O advogado sublinhou que não é habitual o MP não apresentar alegações no fim dos interrogatórios. O caso envolve agentes da Esquadra do Rato, em Lisboa, suspeitos de crimes de tortura e violação durante o exercício de funções.
Entretanto, na atualidade nacional, o Tribunal Constitucional chumbou, pela segunda vez, a perda de nacionalidade como pena acessória. A decisão, tomada por unanimidade, considerou a norma discriminatória. O PSD garantiu que não criará um conflito institucional, enquanto o Chega defende a reconfirmação da lei no Parlamento.

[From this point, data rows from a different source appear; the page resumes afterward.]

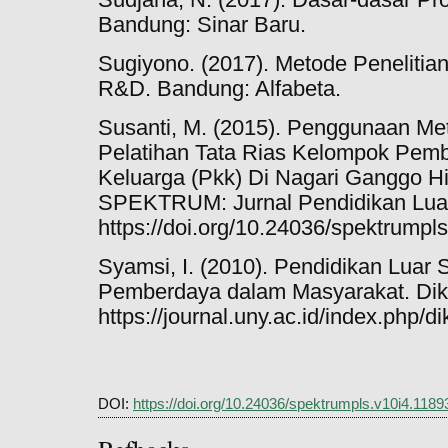
Bandung: Sinar Baru.
Sugiyono. (2017). Metode Penelitian K
R&D. Bandung: Alfabeta.
Susanti, M. (2015). Penggunaan M
Pelatihan Tata Rias Kelompok Pem
Keluarga (Pkk) Di Nagari Ganggo H
SPEKTRUM: Jurnal Pendidikan Luar 
https://doi.org/10.24036/spektrumpl
Syamsi, I. (2010). Pendidikan Luar 
Pemberdaya dalam Masyarakat. Diklu
https://journal.uny.ac.id/index.php/di
DOI:
https://doi.org/10.24036/spektrumpls.v10i4.1189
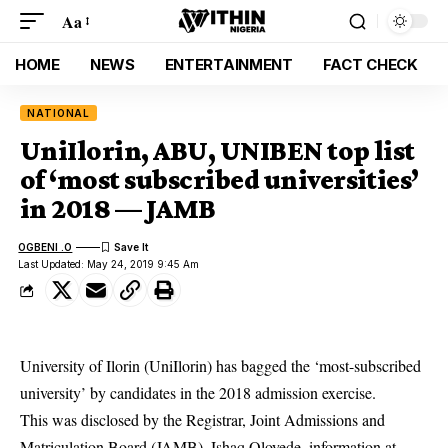
Aa
HOME
NEWS
ENTERTAINMENT
FACT CHECK
NATIONAL
UniIlorin, ABU, UNIBEN top list
of ‘most subscribed universities’
in 2018 — JAMB
OGBENI .O
Last Updated: May 24, 2019 9:45 Am
University of Ilorin (UniIlorin) has bagged the ‘most-subscribed
university’ by candidates in the 2018 admission exercise.
This was disclosed by the Registrar, Joint Admissions and
Matriculation Board (
JAMB
), Ishaq Oloyede, information at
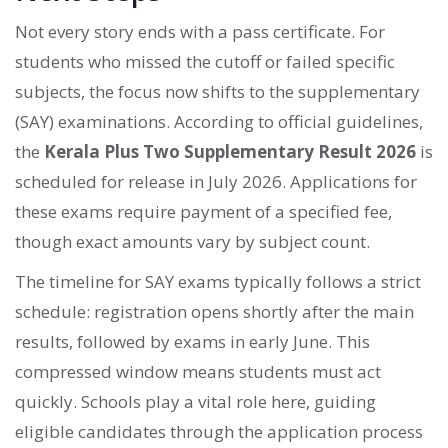
Not every story ends with a pass certificate. For
students who missed the cutoff or failed specific
subjects, the focus now shifts to the supplementary
(SAY) examinations. According to official guidelines,
the
Kerala Plus Two Supplementary Result 2026
is
scheduled for release in July 2026. Applications for
these exams require payment of a specified fee,
though exact amounts vary by subject count.
The timeline for SAY exams typically follows a strict
schedule: registration opens shortly after the main
results, followed by exams in early June. This
compressed window means students must act
quickly. Schools play a vital role here, guiding
eligible candidates through the application process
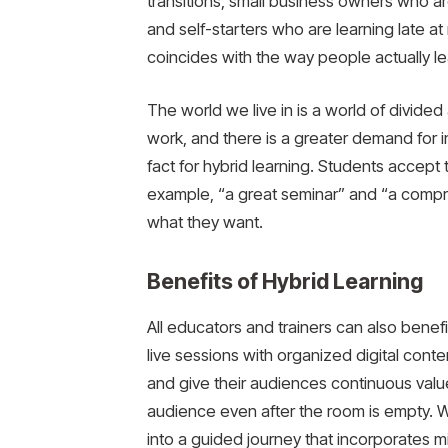
transitions, small business owners who a
and self-starters who are learning late a
coincides with the way people actually le
The world we live in is a world of divided 
work, and there is a greater demand for i
fact for hybrid learning. Students accept
example, “a great seminar” and “a compre
what they want.
Benefits of Hybrid Learning
All educators and trainers can also benef
live sessions with organized digital cont
and give their audiences continuous value
audience even after the room is empty. 
into a guided journey that incorporates mi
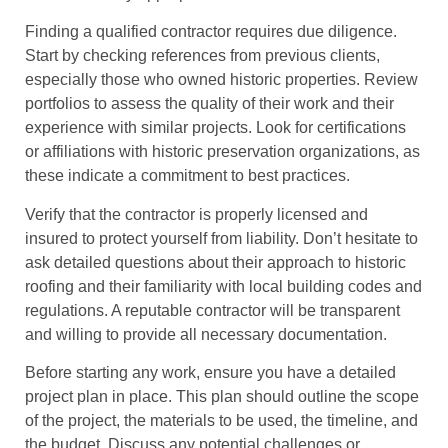
Finding a qualified contractor requires due diligence.
Start by checking references from previous clients,
especially those who owned historic properties. Review
portfolios to assess the quality of their work and their
experience with similar projects. Look for certifications
or affiliations with historic preservation organizations, as
these indicate a commitment to best practices.
Verify that the contractor is properly licensed and
insured to protect yourself from liability. Don’t hesitate to
ask detailed questions about their approach to historic
roofing and their familiarity with local building codes and
regulations. A reputable contractor will be transparent
and willing to provide all necessary documentation.
Before starting any work, ensure you have a detailed
project plan in place. This plan should outline the scope
of the project, the materials to be used, the timeline, and
the budget. Discuss any potential challenges or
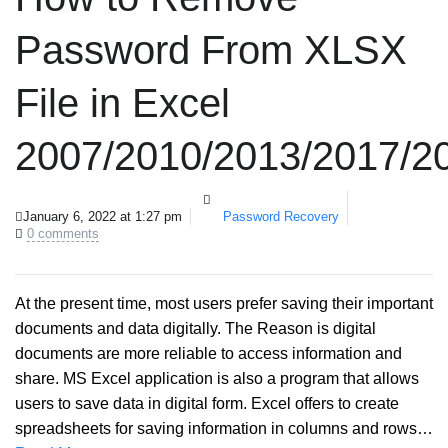
Password From XLSX
File in Excel
2007/2010/2013/2017/2
January 6, 2022 at 1:27 pm
Password Recovery
0 comments
At the present time, most users prefer saving their important
documents and data digitally. The Reason is digital
documents are more reliable to access information and
share. MS Excel application is also a program that allows
users to save data in digital form. Excel offers to create
spreadsheets for saving information in columns and rows…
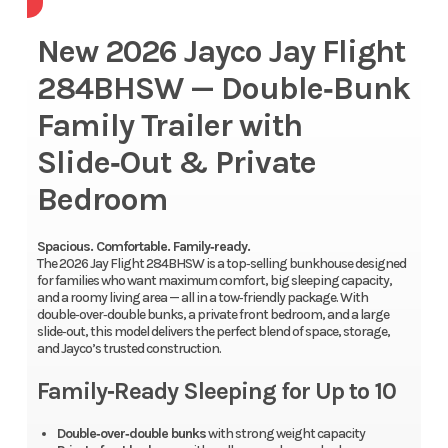
New 2026 Jayco Jay Flight
284BHSW — Double‑Bunk
Family Trailer with
Slide‑Out & Private
Bedroom
Spacious. Comfortable. Family‑ready.
The 2026 Jay Flight 284BHSW is a top‑selling bunkhouse designed
for families who want maximum comfort, big sleeping capacity,
and a roomy living area — all in a tow‑friendly package. With
double‑over‑double bunks, a private front bedroom, and a large
slide‑out, this model delivers the perfect blend of space, storage,
and Jayco’s trusted construction.
Family‑Ready Sleeping for Up to 10
Double‑over‑double bunks
with strong weight capacity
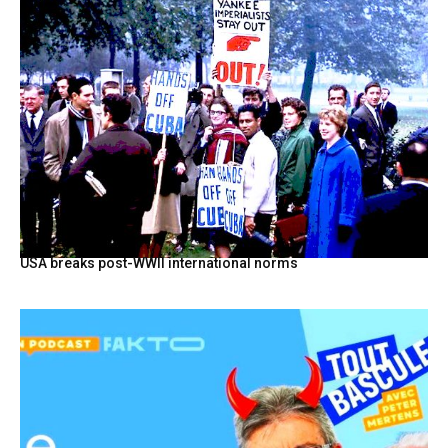
USA breaks post-WWII international norms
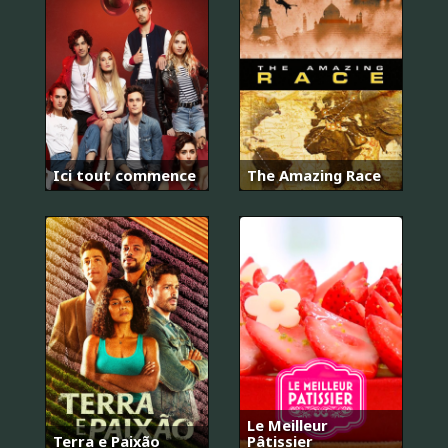
Ici tout commence
The Amazing Race
Le Meilleur
Terra e Paixão
Pâtissier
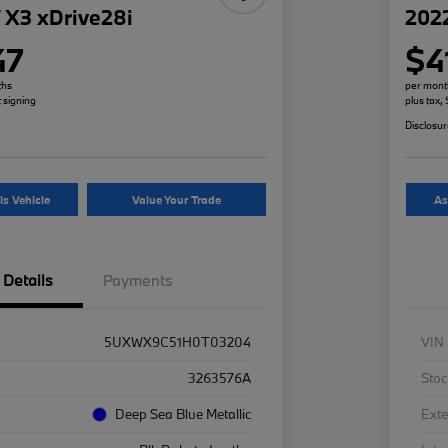
X3 xDrive28i
2022
47
$4
ths
per mont
t signing
plus tax,
Disclosu
is Vehicle
Value Your Trade
As
Details
Payments
5UXWX9C51H0T03204
VIN
3263576A
Stoc
Deep Sea Blue Metallic
Exte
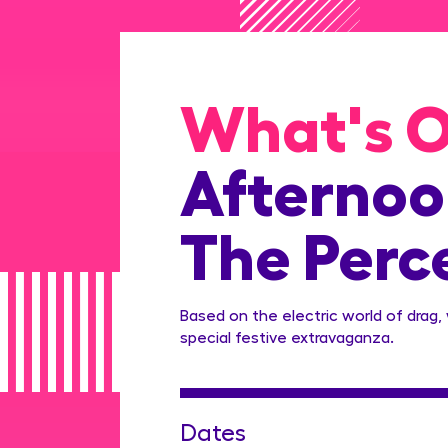
What's 
Afternoon
The Perc
Based on the electric world of drag,
special festive extravaganza.
Dates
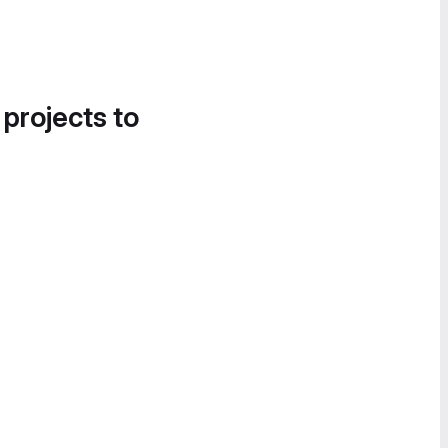
 projects to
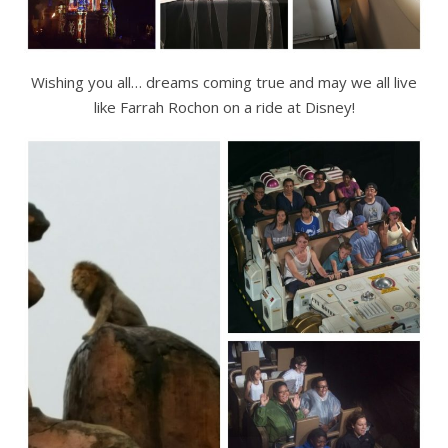
Wishing you all… dreams coming true and may we all live
like Farrah Rochon on a ride at Disney!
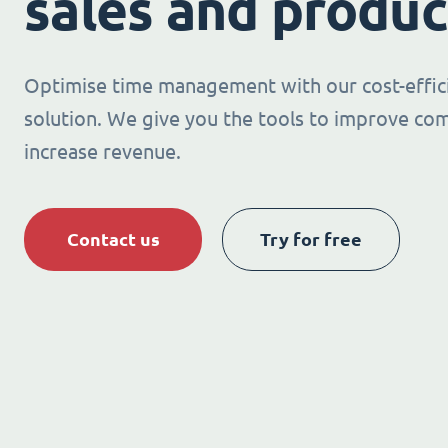
sales and produc
Optimise time management with our cost-effic
solution. We give you the tools to improve co
increase revenue.
Contact us
Try for free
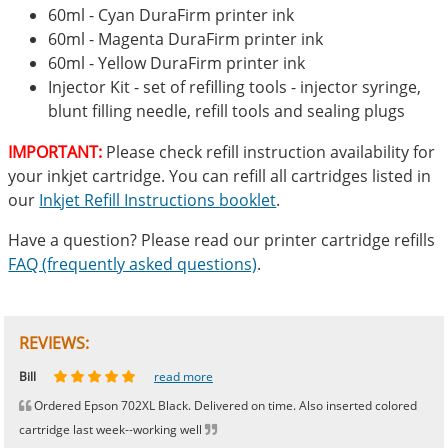
60ml - Cyan DuraFirm printer ink
60ml - Magenta DuraFirm printer ink
60ml - Yellow DuraFirm printer ink
Injector Kit - set of refilling tools - injector syringe,
blunt filling needle, refill tools and sealing plugs
IMPORTANT:
Please check refill instruction availability for
your inkjet cartridge. You can refill all cartridges listed in
our
Inkjet Refill Instructions booklet
.
Have a question? Please read our printer cartridge refills
FAQ (frequently asked questions)
.
REVIEWS:
Johnnie
Bill
Phingerprince
HK
OGCF
read more
read more
read more
read more
read more
Ordered Epson 702XL Black. Delivered on time. Also inserted colored
cartridge last week--working well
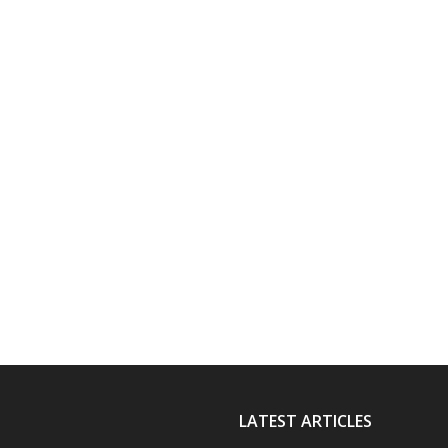
LATEST ARTICLES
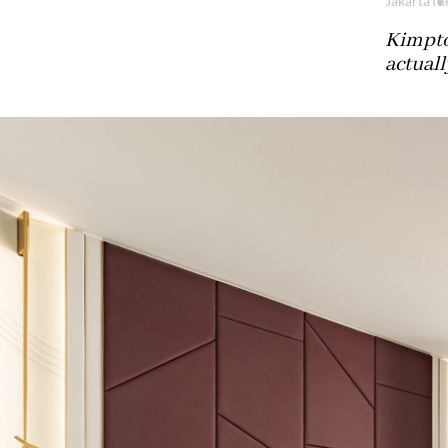
Jakarta
Tu
Kimpto
actuall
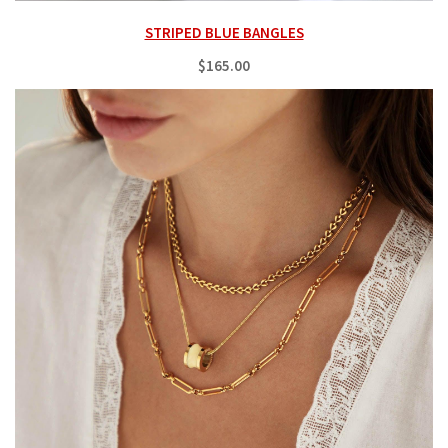
STRIPED BLUE BANGLES
$165.00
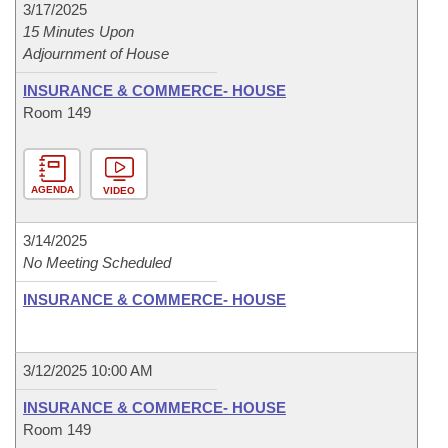
3/17/2025
15 Minutes Upon
Adjournment of House
INSURANCE & COMMERCE- HOUSE
Room 149
AGENDA
VIDEO
3/14/2025
No Meeting Scheduled
INSURANCE & COMMERCE- HOUSE
3/12/2025 10:00 AM
INSURANCE & COMMERCE- HOUSE
Room 149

Na economia, o governo anunciou que vai reduzir o desconto extraordinário do imposto sobre produtos petrolíferos, o que deverá atenuar a descida dos preços dos combustíveis prevista para a próxima semana. O gasóleo pode baixar entre 6 e 7 cêntimos por litro, enquanto a gasolina terá uma redução pouco significativa.
No plano internacional, foi anunciado um cessar-fogo na Ucrânia, válido a partir de amanhã até segunda-feira, com troca de mil prisioneiros de cada lado. O acordo, mediado por Donald Trump, foi confirmado por Kiev e Moscovo.